As the creator of some of the most iconic children’s films ever made, Steven Spielberg more or less dreamt up an entire visual language for childlike wonder. When you see beams of blue-white light pouring through mist, for instance, you know you’re in a Spielberg film. It’s the only kind of light in cinema that deepens mystery rather than dispelling it – a will-o’-the-wisp that draws you forward, away from the safe path and deeper into the dream.
That’s one reason Spielberg and Roald Dahl’s classic children’s bookThe BFG are such a neat fit: the director and his lead character are basically kindred spirits. The Big Friendly Giant, played here with twinkling mastery by Mark Rylance, bottles dreams and puffs them into children’s heads at night: Spielberg, meanwhile, was inspired to make Close Encounters of the Third Kind by memories of watching a meteor shower with his father, and based E.T. The Extra-Terrestrial on an imaginary friend he created to cope with his parents’ divorce.
The giant knows his dream-spreading can’t make up for the horrific actions of his child-chomping kin – a neuftet of soaring horrors with names like Fleshlumpeater and Meatdripper.

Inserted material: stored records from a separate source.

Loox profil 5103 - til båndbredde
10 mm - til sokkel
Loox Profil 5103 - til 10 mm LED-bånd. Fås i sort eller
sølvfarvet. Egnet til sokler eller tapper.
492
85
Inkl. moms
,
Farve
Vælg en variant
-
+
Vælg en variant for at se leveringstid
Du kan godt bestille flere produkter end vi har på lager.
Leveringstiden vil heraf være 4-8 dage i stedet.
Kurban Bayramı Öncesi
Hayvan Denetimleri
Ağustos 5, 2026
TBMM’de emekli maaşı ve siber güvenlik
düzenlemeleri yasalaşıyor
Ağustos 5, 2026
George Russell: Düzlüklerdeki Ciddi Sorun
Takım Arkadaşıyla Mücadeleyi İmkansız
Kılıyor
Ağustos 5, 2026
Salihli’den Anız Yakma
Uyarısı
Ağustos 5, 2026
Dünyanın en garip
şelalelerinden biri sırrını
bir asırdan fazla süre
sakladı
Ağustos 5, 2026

But as he tells Sophie (newcomer Ruby Barnhill), a young orphaned girl who catches him at work one night and whom he sprits off to Giant Country: “It be as good as I can do.”
Spielberg’s adaptation of Dahl’s novel also be about as good as cinema can do these days. It’s a weighty technical accomplishment – the extraordinary detailed motion-capture technology alone, which stretches Rylance’s human performance to giant-sized proportions, is river-straddling bounds beyond anything you’ve seen before. (His hands look warm and weathered, and his eyes – there’s no other way to put it – just shine with life.)

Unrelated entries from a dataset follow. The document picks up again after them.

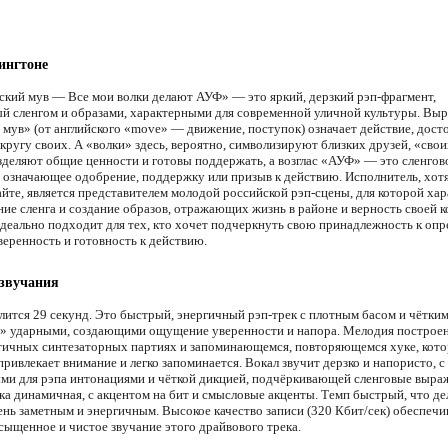
ингтоне
ский мув — Все мои волки делают АУФ» — это яркий, дерзкий рэп-фрагмент,
й сленгом и образами, характерными для современной уличной культуры. Вы
 мув» (от английского «move» — движение, поступок) означает действие, дост
кругу своих. А «волки» здесь, вероятно, символизируют близких друзей, «сво
зделяют общие ценности и готовы поддержать, а возглас «АУФ» — это сленгов
 означающее одобрение, поддержку или призыв к действию. Исполнитель, хотя
айте, является представителем молодой российской рэп-сцены, для которой ха
ние сленга и создание образов, отражающих жизнь в районе и верность своей к
идеально подходит для тех, кто хочет подчеркнуть свою принадлежность к оп
веренность и готовность к действию.
 звучания
лится 29 секунд. Это быстрый, энергичный рэп-трек с плотным басом и чётким
 ударными, создающими ощущение уверенности и напора. Мелодия построен
ичных синтезаторных партиях и запоминающемся, повторяющемся хуке, кот
ривлекает внимание и легко запоминается. Вокал звучит дерзко и напористо, с
ми для рэпа интонациями и чёткой дикцией, подчёркивающей сленговые выра
а динамичная, с акцентом на бит и смысловые акценты. Темп быстрый, что де
ень заметным и энергичным. Высокое качество записи (320 Кбит/сек) обеспечи
сыщенное и чистое звучание этого драйвового трека.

But as the film plays, the technology itself just melts away. You’re watching a girl and a giant explore a landscape of astonishments – and while the note-perfect script, written by the late Melissa Matheson (who also scripted E.T.), treats Dahl’s words with radiant respect, it also subtly reworks them to make the story cinematic to its soul. With its velvety, butter-icing colours, spiritual sensitivity to geography and landscape, and swirls of romantic mysticism, The BFG feels very much like Spielberg’s Powell and Pressburger film – it’s a picture that could have only been made now, but feels rooted in the past.
It’s fair to say that not much actually happens in The BFG. In fact, it’s one of the film’s greatest strengths. The leanness of Dahl’s original storytelling means Sophie is in Giant Country within about 10 minutes. Then there’s her first encounter with the giant, a dream-bottling expedition, a couple of confrontations with the evil giants (the ringleader of whom is winningly brought to life by a London-accented, malice-dripping Jemaine Clement), and an extraordinary final act involving an encounter with the Queen herself (Penelope Wilton, beautifully underplaying) at Buckingham Palace. And that’s about it.
That lack of narrative busyness allows Spielberg and his cast to immerse us in the film’s gloriously realised world, while also feeling their way to the very corners of its central relationship. Sophie and the BFG’s partnership almost plays like a platonic romance, deepening and becoming more moving with every passing minute. As Sophie, 11-year-old Barnhill is an ideal Dahlian heroine: valiant and smart, with a thick stubborn streak and a face that glimmers with amazement.
Rylance, meanwhile, is as good a fit for the film as Spielberg: his BFG could almost be the distant ancestor of his indelible forest-dwelling troublemaker Johnny “Rooster” Byron in the Jez Butterworth play Jerusalem. The BFG’s claims to have heard “faraway music coming from the stars in the sky” and “the footsteps of a ladybird as she goes walking across a leaf” have a strange spiritual kinship with Rooster’s own wild confabulations.
He boasts of owning a drum made from the earring of a giant who built Stonehenge, and later summons up the “drunken devil’s army” of Cormoran, Jack-of-Green, Jack-in-Irons, Thunderell, Buri, Blunderbore and others whose names wouldn’t have been out of place in Dahl’s book, or Spielberg’s film.
During some of Rylance’s heart-swellingly beautiful monologues here, the BFG almost feels like Jerusalem for children – and it’s worth pointing out that children are categorically Spielberg’s target audience, with no postmodern smirking or side-gags in sight. Fart jokes, on the other hand, are here in joyous abundance, and cinema in 2016 will have to work hard to come up with an image more delightful than three royal corgis passing wind in raspy unison after a swig of the BFG’s Frobscottle.
The film’s mysterious opening image – a slow crane shot that tracks down from the Houses of Parliament towards the Thames – feels oddly aimless on a first encounter, but by the film’s end, its significance is crisp and clear. There’s more magic in this world than we can possibly know.